Exploiting Language Relatedness in Machine Translation Through Domain Adaptation Techniques
This work addresses the problem of data scarcity in machine translation for low-resource languages, offering incremental improvements through domain adaptation.
The paper tackled the challenge of improving machine translation quality for low-resource languages by proposing a novel approach using a scaled similarity score based on a 5-gram KenLM language model to filter in-domain data, combined with domain adaptation techniques. The result was an increase of approximately 2-3 BLEU points across different methods for the Hindi-Nepali language pair.

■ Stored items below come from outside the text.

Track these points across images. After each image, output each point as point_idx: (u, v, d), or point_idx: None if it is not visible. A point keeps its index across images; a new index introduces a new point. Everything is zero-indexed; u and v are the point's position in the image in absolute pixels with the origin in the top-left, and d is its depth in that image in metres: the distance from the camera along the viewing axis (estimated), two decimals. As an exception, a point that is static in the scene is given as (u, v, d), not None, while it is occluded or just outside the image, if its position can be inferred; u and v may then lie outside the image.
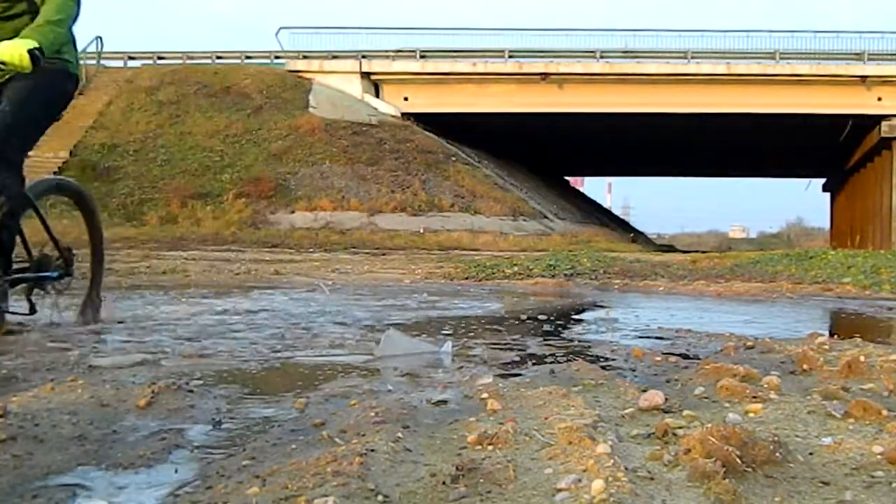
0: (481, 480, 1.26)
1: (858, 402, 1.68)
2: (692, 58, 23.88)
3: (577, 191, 37.11)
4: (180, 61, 25.32)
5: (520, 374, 2.36)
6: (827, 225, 37.08)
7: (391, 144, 21.63)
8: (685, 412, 1.71)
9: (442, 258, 11.78)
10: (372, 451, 1.36)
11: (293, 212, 18.78)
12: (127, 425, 1.67)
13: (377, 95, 24.31)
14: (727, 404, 1.83)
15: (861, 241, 22.34)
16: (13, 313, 2.99)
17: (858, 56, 23.53)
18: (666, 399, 1.79)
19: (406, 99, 24.22)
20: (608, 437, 1.47)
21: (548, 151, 29.36)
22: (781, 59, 23.69)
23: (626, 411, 1.75)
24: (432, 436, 1.57)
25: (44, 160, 16.42)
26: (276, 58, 25.42)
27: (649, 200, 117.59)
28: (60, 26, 2.69)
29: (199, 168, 20.03)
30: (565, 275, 7.73)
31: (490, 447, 1.45)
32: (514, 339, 3.26)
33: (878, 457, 1.38)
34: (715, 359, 2.54)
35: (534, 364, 2.58)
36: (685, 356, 2.78)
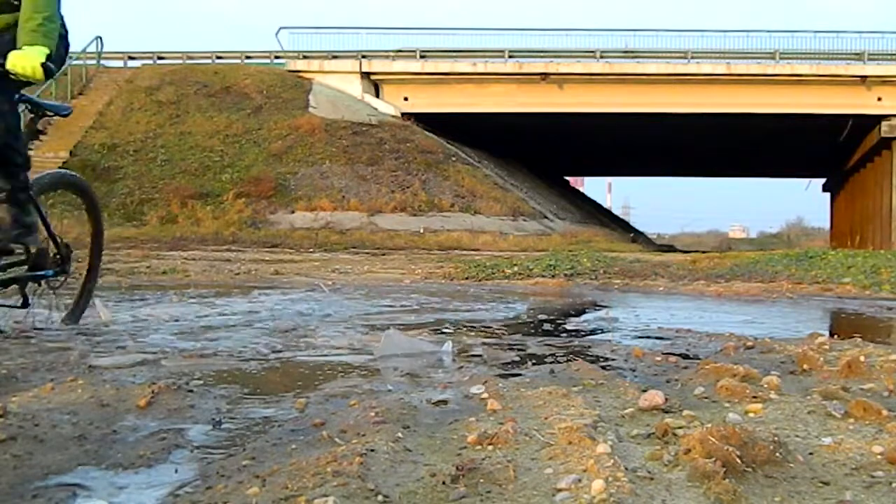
0: (481, 480, 1.26)
1: (858, 402, 1.68)
2: (692, 58, 23.86)
3: (577, 191, 37.10)
4: (180, 61, 25.31)
5: (520, 374, 2.36)
6: (827, 225, 37.08)
7: (391, 144, 21.62)
8: (685, 412, 1.71)
9: (442, 258, 11.78)
10: (372, 451, 1.36)
11: (293, 212, 18.77)
12: (127, 425, 1.67)
13: (377, 95, 24.31)
14: (727, 404, 1.83)
15: (861, 241, 22.31)
16: (5, 306, 2.98)
17: (858, 56, 23.52)
18: (666, 399, 1.79)
19: (406, 99, 24.21)
20: (608, 437, 1.47)
21: (548, 151, 29.33)
22: (781, 59, 23.68)
23: (627, 411, 1.75)
24: (432, 436, 1.57)
25: (44, 160, 16.42)
26: (276, 58, 25.41)
27: (649, 200, 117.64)
28: (56, 19, 2.64)
29: (199, 168, 20.02)
30: (565, 275, 7.73)
31: (490, 447, 1.45)
32: (513, 339, 3.26)
33: (878, 457, 1.38)
34: (715, 359, 2.54)
35: (534, 364, 2.58)
36: (685, 356, 2.78)
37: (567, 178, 36.50)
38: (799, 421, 1.65)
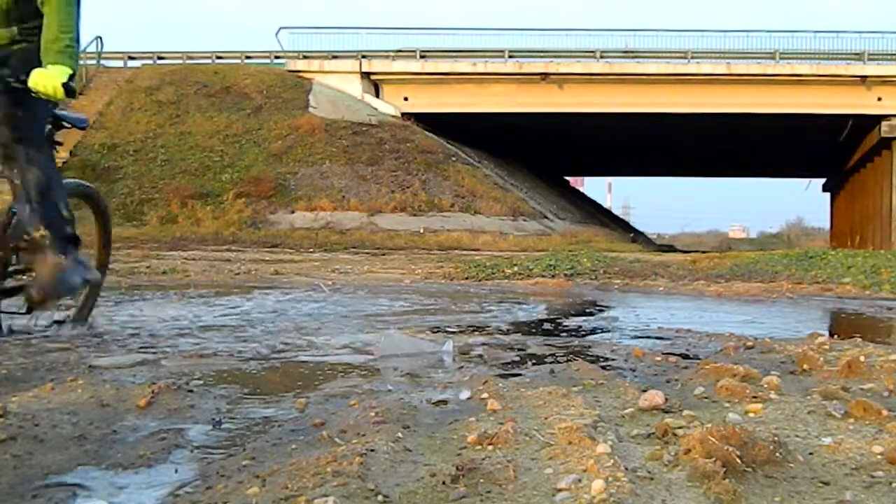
0: (481, 480, 1.26)
1: (858, 402, 1.68)
2: (692, 58, 23.86)
3: (577, 191, 37.09)
4: (180, 61, 25.31)
5: (520, 374, 2.36)
6: (827, 225, 37.07)
7: (391, 144, 21.62)
8: (685, 412, 1.71)
9: (442, 258, 11.78)
10: (372, 451, 1.36)
11: (293, 212, 18.77)
12: (127, 425, 1.67)
13: (377, 95, 24.30)
14: (727, 404, 1.83)
15: (861, 241, 22.31)
16: (9, 312, 3.00)
17: (858, 56, 23.52)
18: (666, 399, 1.79)
19: (406, 99, 24.21)
20: (608, 437, 1.47)
21: (548, 151, 29.33)
22: (781, 59, 23.68)
23: (626, 411, 1.75)
24: (432, 436, 1.57)
25: (44, 160, 16.40)
26: (276, 58, 25.41)
27: (649, 200, 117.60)
28: (75, 38, 2.60)
29: (199, 168, 20.02)
30: (565, 275, 7.73)
31: (490, 447, 1.45)
32: (513, 339, 3.26)
33: (878, 457, 1.38)
34: (715, 359, 2.54)
35: (534, 364, 2.58)
36: (685, 356, 2.78)
37: (567, 178, 36.49)
38: (799, 421, 1.65)
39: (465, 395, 2.01)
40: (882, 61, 23.33)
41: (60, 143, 3.03)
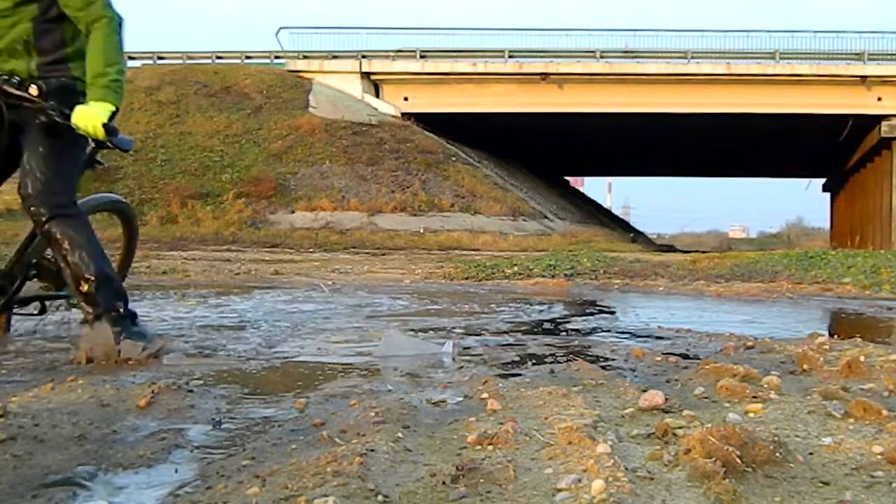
0: (481, 480, 1.26)
1: (858, 402, 1.68)
2: (692, 58, 23.86)
3: (577, 191, 37.09)
4: (180, 61, 25.31)
5: (520, 374, 2.36)
6: (827, 225, 37.07)
7: (391, 144, 21.62)
8: (685, 412, 1.71)
9: (442, 258, 11.78)
10: (372, 451, 1.36)
11: (293, 212, 18.77)
12: (127, 425, 1.67)
13: (377, 95, 24.31)
14: (727, 404, 1.83)
15: (861, 241, 22.30)
16: (23, 314, 3.03)
17: (858, 56, 23.52)
18: (666, 399, 1.79)
19: (406, 99, 24.21)
20: (608, 437, 1.47)
21: (548, 151, 29.33)
22: (781, 59, 23.68)
23: (626, 411, 1.75)
24: (432, 436, 1.57)
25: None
26: (276, 58, 25.41)
27: (649, 200, 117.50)
28: (117, 62, 2.55)
29: (199, 168, 20.02)
30: (565, 275, 7.73)
31: (490, 447, 1.45)
32: (513, 339, 3.26)
33: (878, 457, 1.38)
34: (715, 359, 2.54)
35: (534, 364, 2.58)
36: (685, 356, 2.78)
37: (567, 178, 36.50)
38: (799, 421, 1.65)
39: (464, 394, 2.01)
40: (882, 61, 23.33)
41: (101, 164, 3.02)
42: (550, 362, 2.60)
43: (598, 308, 5.13)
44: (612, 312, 4.87)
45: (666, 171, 39.75)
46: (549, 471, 1.30)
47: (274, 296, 5.33)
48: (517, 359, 2.73)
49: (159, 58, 25.57)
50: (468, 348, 2.92)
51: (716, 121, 24.23)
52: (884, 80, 23.06)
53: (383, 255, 13.54)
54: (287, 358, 2.69)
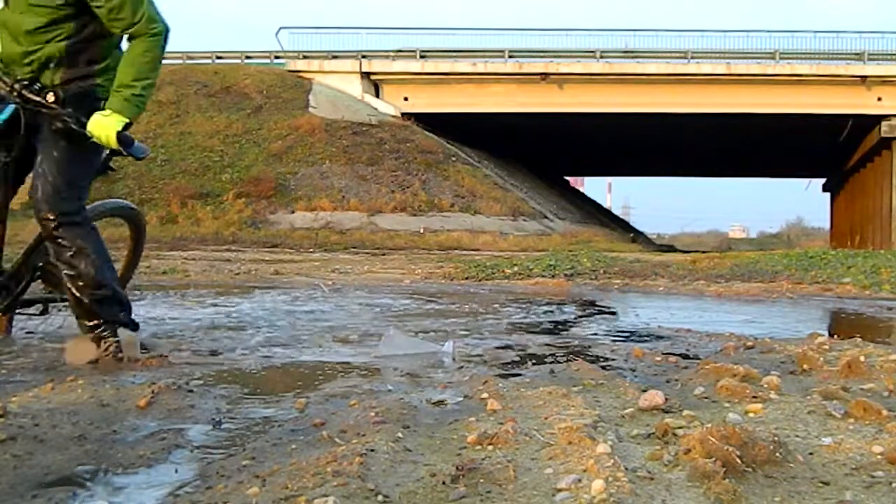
0: (481, 480, 1.26)
1: (858, 402, 1.68)
2: (692, 58, 23.86)
3: (577, 191, 37.09)
4: (180, 61, 25.30)
5: (520, 374, 2.36)
6: (827, 225, 37.07)
7: (391, 144, 21.62)
8: (685, 412, 1.71)
9: (442, 258, 11.78)
10: (372, 451, 1.36)
11: (293, 212, 18.77)
12: (127, 425, 1.67)
13: (377, 95, 24.30)
14: (727, 404, 1.83)
15: (861, 241, 22.29)
16: (25, 314, 3.04)
17: (858, 56, 23.52)
18: (666, 399, 1.79)
19: (406, 99, 24.21)
20: (608, 437, 1.47)
21: (548, 151, 29.33)
22: (781, 59, 23.67)
23: (626, 411, 1.75)
24: (432, 436, 1.57)
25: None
26: (276, 58, 25.41)
27: (649, 200, 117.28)
28: (147, 79, 2.56)
29: (199, 168, 20.02)
30: (565, 275, 7.73)
31: (490, 447, 1.45)
32: (513, 339, 3.26)
33: (878, 457, 1.38)
34: (715, 359, 2.54)
35: (534, 364, 2.58)
36: (685, 356, 2.78)
37: (567, 178, 36.50)
38: (799, 421, 1.65)
39: (464, 394, 2.01)
40: (882, 61, 23.33)
41: (114, 170, 3.03)
42: (550, 362, 2.60)
43: (598, 308, 5.13)
44: (612, 312, 4.87)
45: (666, 171, 39.74)
46: (549, 471, 1.30)
47: (274, 296, 5.33)
48: (517, 359, 2.73)
49: (159, 58, 25.53)
50: (468, 347, 2.92)
51: (716, 121, 24.23)
52: (884, 80, 23.06)
53: (383, 255, 13.54)
54: (287, 357, 2.68)
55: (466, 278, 7.72)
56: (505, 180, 22.76)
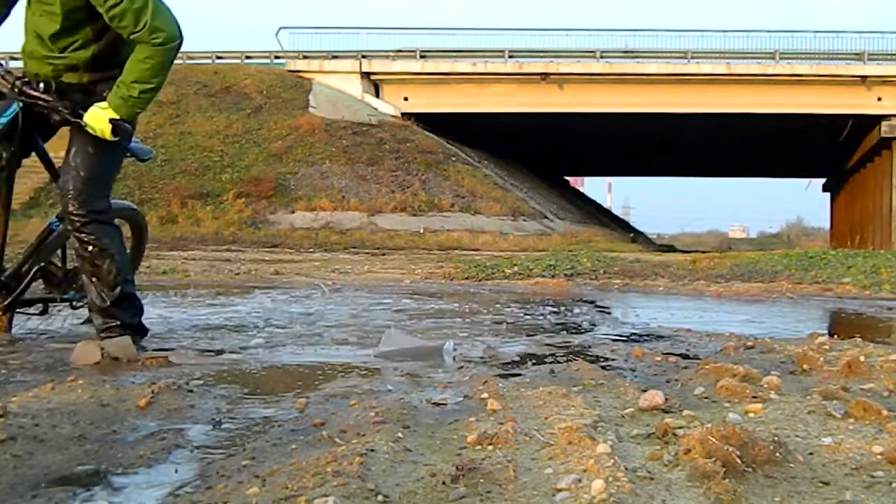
0: (481, 480, 1.26)
1: (858, 402, 1.68)
2: (692, 58, 23.87)
3: (577, 191, 37.10)
4: (180, 61, 25.25)
5: (520, 374, 2.36)
6: (827, 225, 37.08)
7: (391, 144, 21.62)
8: (685, 412, 1.71)
9: (442, 258, 11.78)
10: (372, 451, 1.36)
11: (293, 212, 18.77)
12: (127, 425, 1.67)
13: (377, 95, 24.31)
14: (727, 404, 1.83)
15: (861, 241, 22.29)
16: (25, 313, 3.06)
17: (858, 56, 23.52)
18: (666, 399, 1.79)
19: (406, 99, 24.22)
20: (608, 437, 1.47)
21: (548, 151, 29.34)
22: (781, 59, 23.69)
23: (626, 411, 1.75)
24: (432, 436, 1.57)
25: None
26: (276, 58, 25.42)
27: (649, 200, 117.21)
28: (147, 83, 2.55)
29: (199, 168, 20.03)
30: (565, 275, 7.73)
31: (490, 447, 1.45)
32: (513, 339, 3.26)
33: (878, 457, 1.38)
34: (715, 359, 2.54)
35: (534, 364, 2.58)
36: (685, 356, 2.78)
37: (567, 178, 36.50)
38: (799, 421, 1.65)
39: (464, 394, 2.01)
40: (882, 61, 23.34)
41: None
42: (550, 362, 2.60)
43: (598, 308, 5.13)
44: (612, 312, 4.87)
45: (666, 171, 39.75)
46: (549, 471, 1.30)
47: (274, 296, 5.33)
48: (517, 359, 2.73)
49: (159, 58, 25.54)
50: (468, 347, 2.92)
51: (716, 121, 24.24)
52: (884, 80, 23.07)
53: (383, 255, 13.54)
54: (287, 358, 2.68)
55: (466, 278, 7.72)
56: (505, 180, 22.77)
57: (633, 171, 41.05)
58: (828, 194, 33.95)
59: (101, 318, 2.61)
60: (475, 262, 9.71)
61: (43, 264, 2.94)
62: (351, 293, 5.79)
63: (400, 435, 1.51)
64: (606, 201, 51.10)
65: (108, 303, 2.61)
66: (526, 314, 4.49)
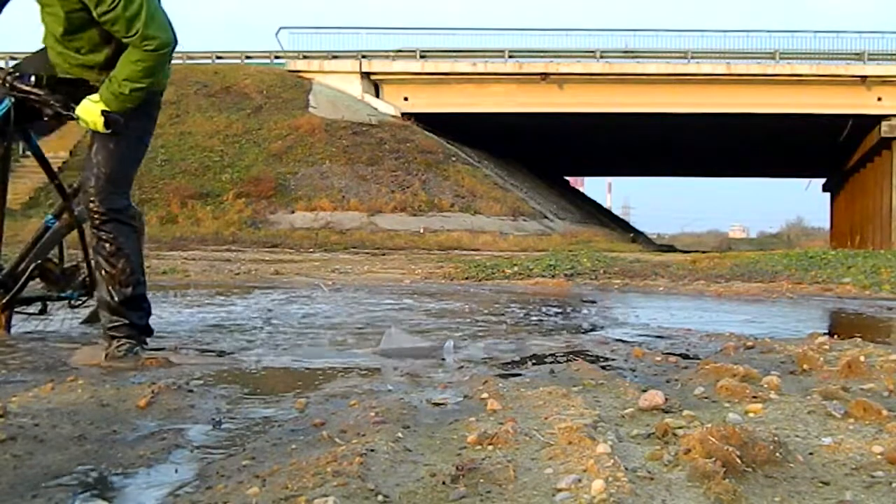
0: (481, 480, 1.26)
1: (858, 402, 1.68)
2: (692, 58, 23.88)
3: (577, 191, 37.10)
4: (180, 61, 25.28)
5: (520, 374, 2.36)
6: (827, 225, 37.09)
7: (391, 144, 21.63)
8: (685, 412, 1.71)
9: (442, 258, 11.78)
10: (372, 451, 1.36)
11: (293, 212, 18.78)
12: (127, 425, 1.67)
13: (377, 95, 24.32)
14: (727, 404, 1.83)
15: (861, 241, 22.29)
16: (24, 313, 3.05)
17: (858, 56, 23.53)
18: (666, 399, 1.79)
19: (406, 99, 24.22)
20: (608, 437, 1.47)
21: (548, 151, 29.35)
22: (781, 59, 23.69)
23: (626, 411, 1.75)
24: (432, 436, 1.57)
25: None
26: (276, 58, 25.43)
27: (649, 200, 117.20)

One of the significant challenges of Machine Translation (MT) is the scarcity of large amounts of data, mainly parallel sentence aligned corpora. If the evaluation is as rigorous as resource-rich languages, both Neural Machine Translation (NMT) and Statistical Machine Translation (SMT) can produce good results with such large amounts of data. However, it is challenging to improve the quality of MT output for low resource languages, especially in NMT and SMT. In order to tackle the challenges faced by MT, we present a novel approach of using a scaled similarity score of sentences, especially for related languages based on a 5-gram KenLM language model with Kneser-ney smoothing technique for filtering in-domain data from out-of-domain corpora that boost the translation quality of MT. Furthermore, we employ other domain adaptation techniques such as multi-domain, fine-tuning and iterative back-translation approach to compare our novel approach on the Hindi-Nepali language pair for NMT and SMT. Our approach succeeds in increasing ~2 BLEU point on multi-domain approach, ~3 BLEU point on fine-tuning for NMT and ~2 BLEU point on iterative back-translation approach.